Task instructions:
Can you copy the text of the records below word for word, leaving out the pictures?

Provided records:
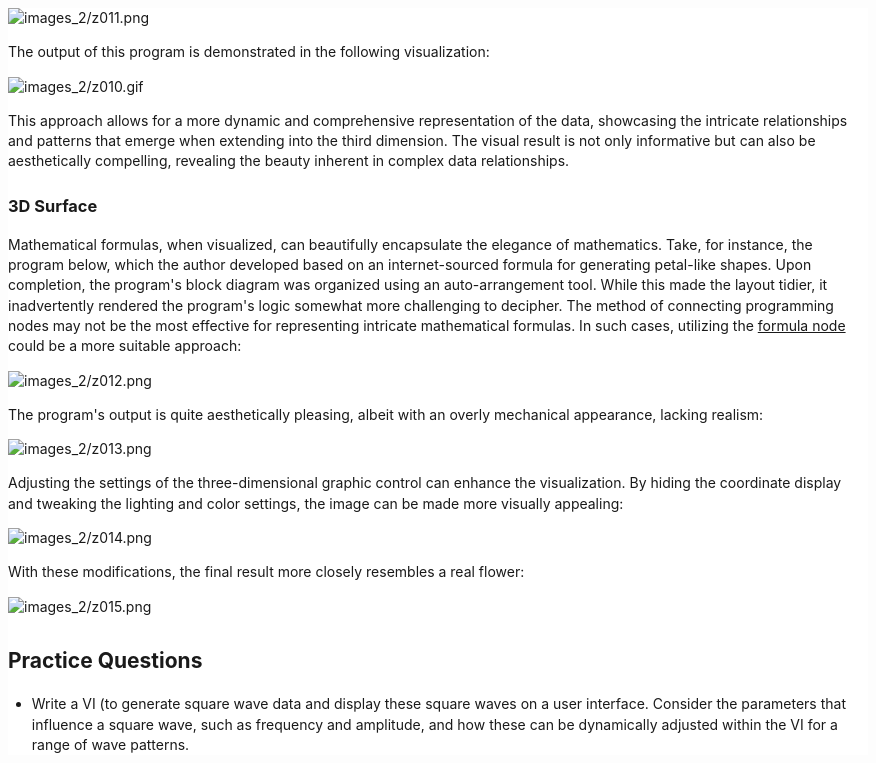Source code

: ![images_2/z011.png](../../../../docs/images_2/z011.png "Generating Three-Channel Sine Waves")

The output of this program is demonstrated in the following visualization:

![images_2/z010.gif](../../../../docs/images_2/z010.gif "3D Lissajous Curve")

This approach allows for a more dynamic and comprehensive representation of the data, showcasing the intricate relationships and patterns that emerge when extending into the third dimension. The visual result is not only informative but can also be aesthetically compelling, revealing the beauty inherent in complex data relationships.


### 3D Surface

Mathematical formulas, when visualized, can beautifully encapsulate the elegance of mathematics. Take, for instance, the program below, which the author developed based on an internet-sourced formula for generating petal-like shapes. Upon completion, the program's block diagram was organized using an auto-arrangement tool. While this made the layout tidier, it inadvertently rendered the program's logic somewhat more challenging to decipher. The method of connecting programming nodes may not be the most effective for representing intricate mathematical formulas. In such cases, utilizing the [formula node](data_number#formula-node) could be a more suitable approach:

![images_2/z012.png](../../../../docs/images_2/z012.png "Program for Drawing 3D Flowers")

The program's output is quite aesthetically pleasing, albeit with an overly mechanical appearance, lacking realism:

![images_2/z013.png](../../../../docs/images_2/z013.png "3D Surface Flower")

Adjusting the settings of the three-dimensional graphic control can enhance the visualization. By hiding the coordinate display and tweaking the lighting and color settings, the image can be made more visually appealing:

![images_2/z014.png](../../../../docs/images_2/z014.png "Adjusting 3D Graphic Control Settings")

With these modifications, the final result more closely resembles a real flower:

![images_2/z015.png](../../../../docs/images_2/z015.png "3D Surface Flower")

## Practice Questions

- Write a VI (to generate square wave data and display these square waves on a user interface. Consider the parameters that influence a square wave, such as frequency and amplitude, and how these can be dynamically adjusted within the VI for a range of wave patterns.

Exercise answer:
Source code

: ![images_2/z011.png](../../../../docs/images_2/z011.png "Generating Three-Channel Sine Waves")

The output of this program is demonstrated in the following visualization:

![images_2/z010.gif](../../../../docs/images_2/z010.gif "3D Lissajous Curve")

This approach allows for a more dynamic and comprehensive representation of the data, showcasing the intricate relationships and patterns that emerge when extending into the third dimension. The visual result is not only informative but can also be aesthetically compelling, revealing the beauty inherent in complex data relationships.


### 3D Surface

Mathematical formulas, when visualized, can beautifully encapsulate the elegance of mathematics. Take, for instance, the program below, which the author developed based on an internet-sourced formula for generating petal-like shapes. Upon completion, the program's block diagram was organized using an auto-arrangement tool. While this made the layout tidier, it inadvertently rendered the program's logic somewhat more challenging to decipher. The method of connecting programming nodes may not be the most effective for representing intricate mathematical formulas. In such cases, utilizing the [formula node](data_number#formula-node) could be a more suitable approach:

![images_2/z012.png](../../../../docs/images_2/z012.png "Program for Drawing 3D Flowers")

The program's output is quite aesthetically pleasing, albeit with an overly mechanical appearance, lacking realism:

![images_2/z013.png](../../../../docs/images_2/z013.png "3D Surface Flower")

Adjusting the settings of the three-dimensional graphic control can enhance the visualization. By hiding the coordinate display and tweaking the lighting and color settings, the image can be made more visually appealing:

![images_2/z014.png](../../../../docs/images_2/z014.png "Adjusting 3D Graphic Control Settings")

With these modifications, the final result more closely resembles a real flower:

![images_2/z015.png](../../../../docs/images_2/z015.png "3D Surface Flower")

## Practice Questions

- Write a VI (to generate square wave data and display these square waves on a user interface. Consider the parameters that influence a square wave, such as frequency and amplitude, and how these can be dynamically adjusted within the VI for a range of wave patterns.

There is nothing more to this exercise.